I understand why flexibility is appealing. In many legacy or on-prem environments, it’s possible to make changes behind the scenes—whether that’s a quick database update, a script, or a workaround that keeps things moving without disrupting operations.
In the moment, it can feel efficient. It solves the immediate problem. But those kinds of changes introduce something much harder to manage over time: uncertainty. They bypass the safeguards built into the application. They weaken the audit trail, and they make it increasingly difficult to trace how the numbers actually evolved.
Over time, that flexibility creates distance between what the system shows and what actually happened. Deltek solutions are deliberately designed to close that gap. Changes happen inside the application, tied to contract requirements, with a complete and defensible audit trail.
“Control isn’t about making changes easier. It’s about making them defensible.”
When control actually makes things easier
There’s a common belief that stronger controls slow the business down. In practice, I’ve seen the opposite. When your system enforces correctness from the start, everything downstream becomes simpler. Billing moves faster because there’s less rework. Reporting becomes more reliable because the data is already aligned. Audits become far less disruptive because the history is clear and complete.
Instead of constantly reconciling and explaining inconsistencies, teams can focus on running the business.
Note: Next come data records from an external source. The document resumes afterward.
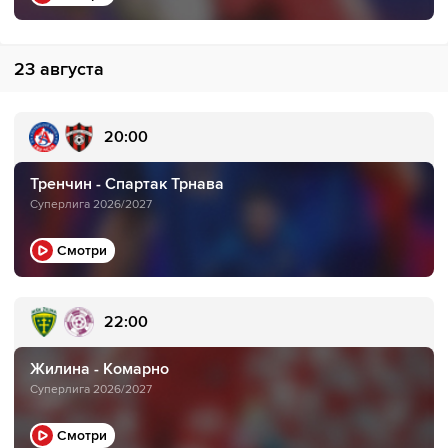
23 августа
20:00
Тренчин - Спартак Трнава
Суперлига 2026/2027
Смотри
22:00
Жилина - Комарно
Суперлига 2026/2027
Смотри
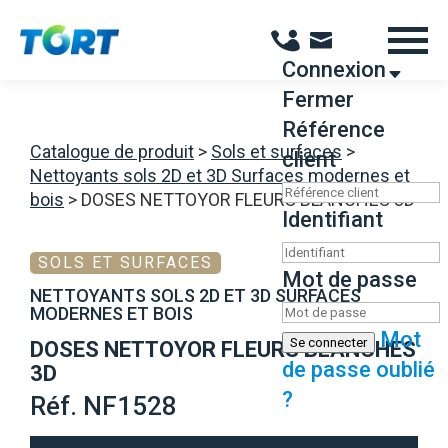
Panneau de gestion des cookies
Connexion
Fermer
Référence
Catalogue de produit
>
Sols et surfaces
>
client
Nettoyants sols 2D et 3D Surfaces modernes et
bois
>
DOSES NETTOYOR FLEURS BLANCHES 3D
Identifiant
SOLS ET SURFACES
Mot de passe
NETTOYANTS SOLS 2D ET 3D SURFACES
MODERNES ET BOIS
Mot
Se connecter
DOSES NETTOYOR FLEURS BLANCHES
de passe oublié
3D
?
Réf. NF1528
That’s where Deltek’s approach delivers the most value—not just by helping organizations meet compliance requirements, but by reducing the ongoing burden of maintaining them.
A different way to think about trust
After two decades in this space, this is what I tell customers: If your system is easy to work around, it’s probably allowing you to carry risk you can’t yet see. If it forces you to get things right up front, it’s doing exactly what it’s supposed to do—even if it feels harder in the moment.
Because over time, that discipline creates something far more valuable than flexibility: Confidence.
Confidence in your numbers. Confidence in your processes. Confidence in how your business will hold up under scrutiny. And in government contracting, the goal isn’t just to pass an audit. It's to operate every day in a way that makes the audit a formality. That’s what intelligent platforms like Deltek are built to deliver.